Although OAI-ORE has made significant conceptual progress since it started in September 2006, important questions remain unanswered. How will the solution deal with versioning? How can the trustworthiness of Resource Maps be assessed? Which kinds of relationship types should OAI-ORE define to support bootstrapping adoption, and which should be left to individual communities? Which technologies should be used to represent Resource Maps, and how does a choice affect potential adoption? Some of these questions will receive at least a preliminary answer by the end of September 2007, which is the deadline that OAI-ORE has set itself for the release of a public alpha specification. Following that release, OAI-ORE will encourage experimentation by various scholarly communities and solicit feedback from potential stakeholders worldwide. The insights gained from those activities will be taken into account for a version 1 specification that is planned for September 2008.

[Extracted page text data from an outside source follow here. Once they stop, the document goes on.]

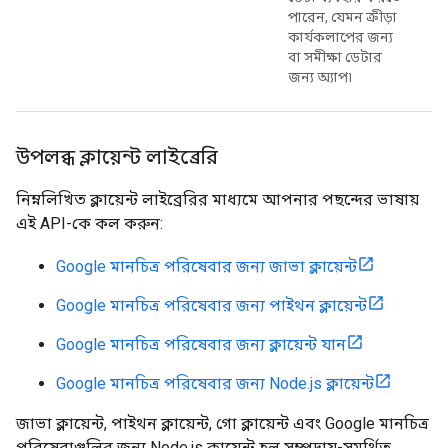
পারেন, যেমন ক্রীড়া
কার্যকলাপের জন্য
বা সমীক্ষা ডেটার
জন্য অ্যাপ৷
উপলব্ধ ক্লায়েন্ট লাইব্রেরি
নিম্নলিখিত ক্লায়েন্ট লাইব্রেরির মাধ্যমে আপনার পছন্দের ভাষায়
এই API-কে কল করুন:
Google মানচিত্র পরিষেবার জন্য জাভা ক্লায়েন্ট
Google মানচিত্র পরিষেবার জন্য পাইথন ক্লায়েন্ট
Google মানচিত্র পরিষেবার জন্য ক্লায়েন্ট যান
Google মানচিত্র পরিষেবার জন্য Node.js ক্লায়েন্ট
জাভা ক্লায়েন্ট, পাইথন ক্লায়েন্ট, গো ক্লায়েন্ট এবং Google মানচিত্র
পরিষেবাগুলির জন্য Node.js ক্লায়েন্ট হল সম্প্রদায়-সমর্থিত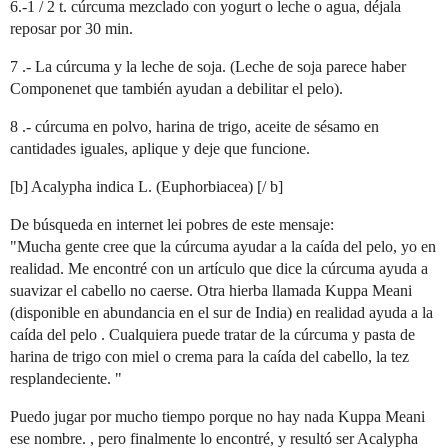
6.-1 / 2 t. cúrcuma mezclado con yogurt o leche o agua, déjala
reposar por 30 min.
7 .- La cúrcuma y la leche de soja. (Leche de soja parece haber
Componenet que también ayudan a debilitar el pelo).
8 .- cúrcuma en polvo, harina de trigo, aceite de sésamo en
cantidades iguales, aplique y deje que funcione.
[b] Acalypha indica L. (Euphorbiacea) [/ b]
De búsqueda en internet lei pobres de este mensaje:
"Mucha gente cree que la cúrcuma ayudar a la caída del pelo, yo en
realidad. Me encontré con un artículo que dice la cúrcuma ayuda a
suavizar el cabello no caerse. Otra hierba llamada Kuppa Meani
(disponible en abundancia en el sur de India) en realidad ayuda a la
caída del pelo . Cualquiera puede tratar de la cúrcuma y pasta de
harina de trigo con miel o crema para la caída del cabello, la tez
resplandeciente. "
Puedo jugar por mucho tiempo porque no hay nada Kuppa Meani
ese nombre. , pero finalmente lo encontré, y resultó ser Acalypha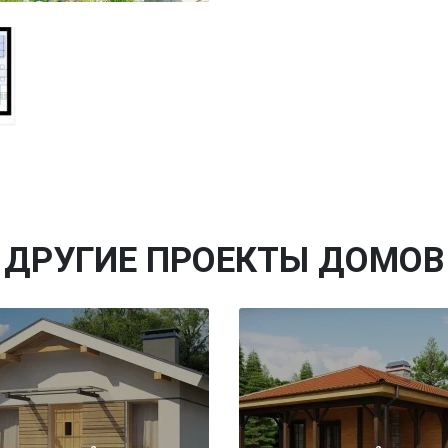
ДРУГИЕ ПРОЕКТЫ ДОМОВ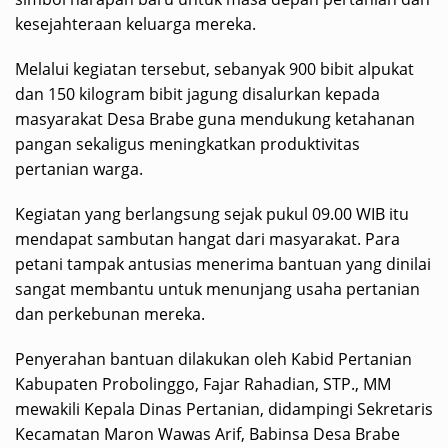
kesejahteraan keluarga mereka.
Melalui kegiatan tersebut, sebanyak 900 bibit alpukat
dan 150 kilogram bibit jagung disalurkan kepada
masyarakat Desa Brabe guna mendukung ketahanan
pangan sekaligus meningkatkan produktivitas
pertanian warga.
Kegiatan yang berlangsung sejak pukul 09.00 WIB itu
mendapat sambutan hangat dari masyarakat. Para
petani tampak antusias menerima bantuan yang dinilai
sangat membantu untuk menunjang usaha pertanian
dan perkebunan mereka.
Penyerahan bantuan dilakukan oleh Kabid Pertanian
Kabupaten Probolinggo, Fajar Rahadian, STP., MM
mewakili Kepala Dinas Pertanian, didampingi Sekretaris
Kecamatan Maron Wawas Arif, Babinsa Desa Brabe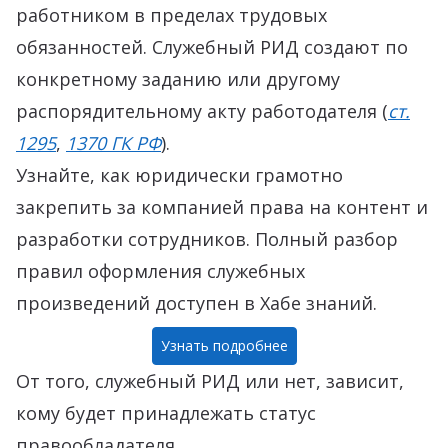
работником в пределах трудовых
обязанностей. Служебный РИД создают по
конкретному заданию или другому
распорядительному акту работодателя (
ст.
1295
,
1370 ГК РФ
).
Узнайте, как юридически грамотно
закрепить за компанией права на контент и
разработки сотрудников. Полный разбор
правил оформления служебных
произведений доступен в Хабе знаний.
Узнать подробнее
От того, служебный РИД или нет, зависит,
кому будет принадлежать статус
правообладателя.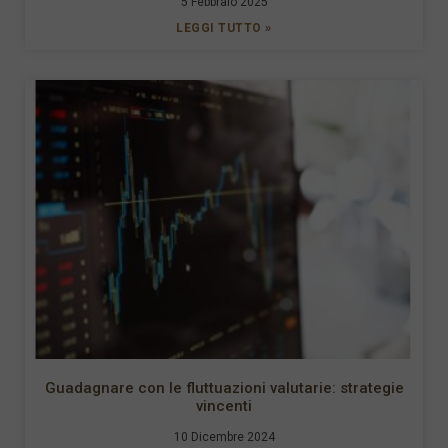
5 Febbraio 2025
LEGGI TUTTO »
Guadagnare con le fluttuazioni valutarie: strategie
vincenti
10 Dicembre 2024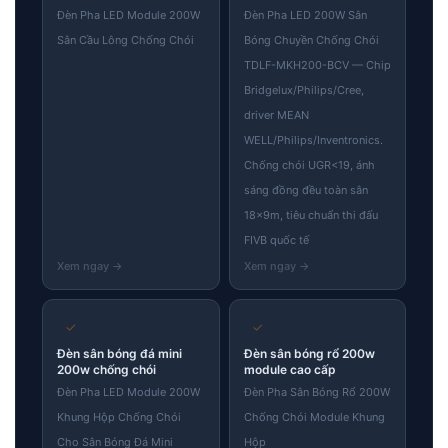
Đèn Pha LED Module 200W
Đèn Pha LED 200W Sân
Sân Cầu Lông Chống Chói
Bóng Chuyền Chống Chói
TDLF-MKH200-BCV — Chip
Bridgelux/Philips/Cree,
driver MEAN
WELL/Philips/Inventronics.
Chống chói UGR<19, ánh
sáng đồng đều toàn sân
18×9m, tiêu chuẩn thi đấu
FIVB quốc tế
✓
✓
Đèn sân bóng đá mini
Đèn sân bóng rổ 200w
200w chống chói
module cao cấp
Đèn Pha LED Module 200W
Đèn Pha Sân Bóng Rổ 200W
Khung Hộp Chống Chói
Chống Chói Module Khung
Cho Sân Bóng Đá Mini
Hộp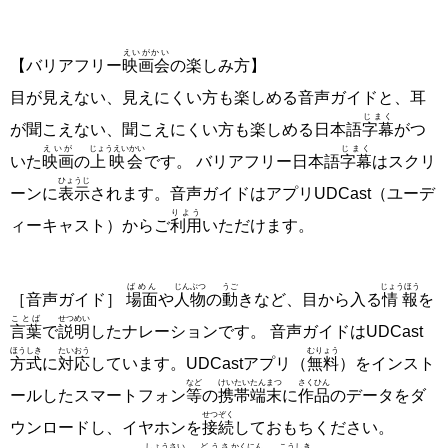
えいがかい
【バリアフリー
映画会
の楽しみ方】
目が見えない、見えにくい方も楽しめる音声ガイドと、耳
じまく
が聞こえない、聞こえにくい方も楽しめる日本語
字幕
がつ
えいが
じょうえいかい
じまく
いた
映画
の
上映会
です。 バリアフリー日本語
字幕
はスクリ
ひょうじ
ーンに
表示
されます。音声ガイドはアプリUDCast（ユーデ
りよう
ィーキャスト）からご
利用
いただけます。
ばめん
じんぶつ
うご
じょうほう
［音声ガイド］
場面
や
人物
の
動
きなど、目から入る
情報
を
ことば
せつめい
言葉
で
説明
したナレーションです。 音声ガイドはUDCast
ほうしき
たいおう
むりょう
方式
に
対応
しています。UDCastアプリ（
無料
）をインスト
など
けいたい
たんまつ
さくひん
ールしたスマートフォン
等
の
携帯
端末
に
作品
のデータをダ
せつぞく
ウンロードし、イヤホンを
接続
しておもちください。
しょうさい
どうさ
かくにん
こうしき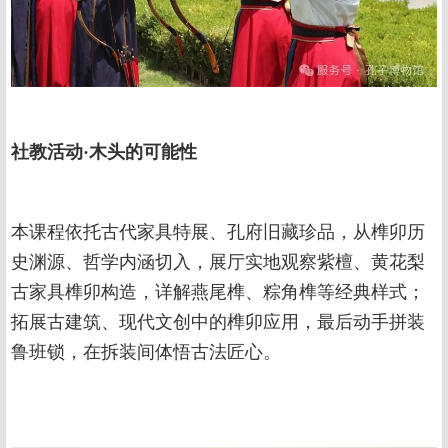
社教活动·木头的可能性
本课程依托古代家具特展、孔府旧藏珍品，从榫卯历
史渊源、哲学内涵切入，展厅实地观察紫檀、黄花梨
古家具榫卯构造，详解燕尾榫、粽角榫等经典样式；
拓展古建筑、现代文创中的榫卯应用，最后动手拼装
鲁班锁，在拆装间体悟古法匠心。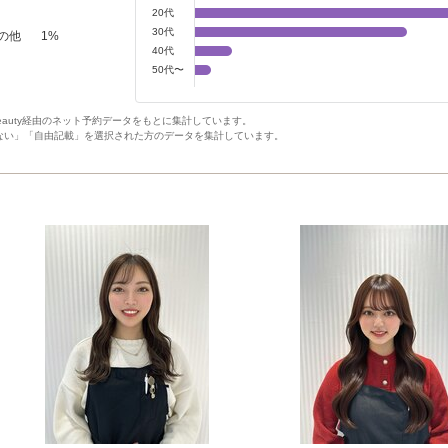
20代
30代
の他
1
%
40代
50代〜
Beauty経由のネット予約データをもとに集計しています。
ない」「自由記載」を選択された方のデータを集計しています。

In the course of May 2007, the Digital Library Research & Prototyping Team of the Los Alamos Laboratory launched an experiment to explore the notion of Resource Map publishing as a means to expose compound object boundary-type information to the web. More particularly, the experiment explored whether an existing web application would be able to take advantage of published Resource Maps, without requiring any modifications to the application itself. The experiment pertained to archiving compound information objects as they evolve over time and the applications that were used were the Internet Archive’s Heritrix toolkit that contains a web crawler and its Wayback Machine user interface.
The experiment’s optimistic scenario assumes that Resource Map publishing has become so commonplace that the Internet Archive starts to actively collect them. The experiment zooms in on two publishers that make Resource Maps discoverable via dedicated Sitemaps. When a Resource Map listed in a SiteMap changes, its associated Sitemap date-time is changed. When a new Resource Map is published, it is added to the SiteMap. The Internet Archive uses these Sitemaps and their contained date-times as a trigger to collect and archive Resource Maps as well as the resources they reference. As a result, the Wayback Machine now allows searching for a specific Resource Map of a specific date and for immediately seeing the version of the resources referenced by that Resource Map as they existed on that same date. Understanding that Resource Maps expose the boundaries of compound objects, the net result is in effect an archive of evolving compound objects, versioned by the date-time of the Resource Map that describes them.